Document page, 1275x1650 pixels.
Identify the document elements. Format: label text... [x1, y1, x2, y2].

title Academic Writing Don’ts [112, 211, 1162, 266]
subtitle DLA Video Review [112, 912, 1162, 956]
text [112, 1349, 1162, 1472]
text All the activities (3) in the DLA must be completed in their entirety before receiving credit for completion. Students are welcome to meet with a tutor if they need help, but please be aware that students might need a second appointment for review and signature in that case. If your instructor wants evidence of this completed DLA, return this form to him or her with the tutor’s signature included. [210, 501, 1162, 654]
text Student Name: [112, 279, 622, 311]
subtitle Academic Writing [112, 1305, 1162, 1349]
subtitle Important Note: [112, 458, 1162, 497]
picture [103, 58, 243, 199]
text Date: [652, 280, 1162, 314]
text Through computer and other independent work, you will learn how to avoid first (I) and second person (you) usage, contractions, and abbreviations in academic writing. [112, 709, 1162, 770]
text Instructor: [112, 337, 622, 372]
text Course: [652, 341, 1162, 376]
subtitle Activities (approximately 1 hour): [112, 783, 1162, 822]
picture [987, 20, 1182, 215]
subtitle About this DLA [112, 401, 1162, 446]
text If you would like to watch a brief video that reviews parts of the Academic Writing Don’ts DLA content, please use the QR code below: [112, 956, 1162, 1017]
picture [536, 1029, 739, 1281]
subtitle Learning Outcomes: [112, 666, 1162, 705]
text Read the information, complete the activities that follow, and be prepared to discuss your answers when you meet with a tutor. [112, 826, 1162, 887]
---+---
*Directions:*
Check each line of the entries for "picture" and copy those that have it.

*Reply to the exercise:*
picture [103, 58, 243, 199]
picture [987, 20, 1182, 215]
picture [536, 1029, 739, 1281]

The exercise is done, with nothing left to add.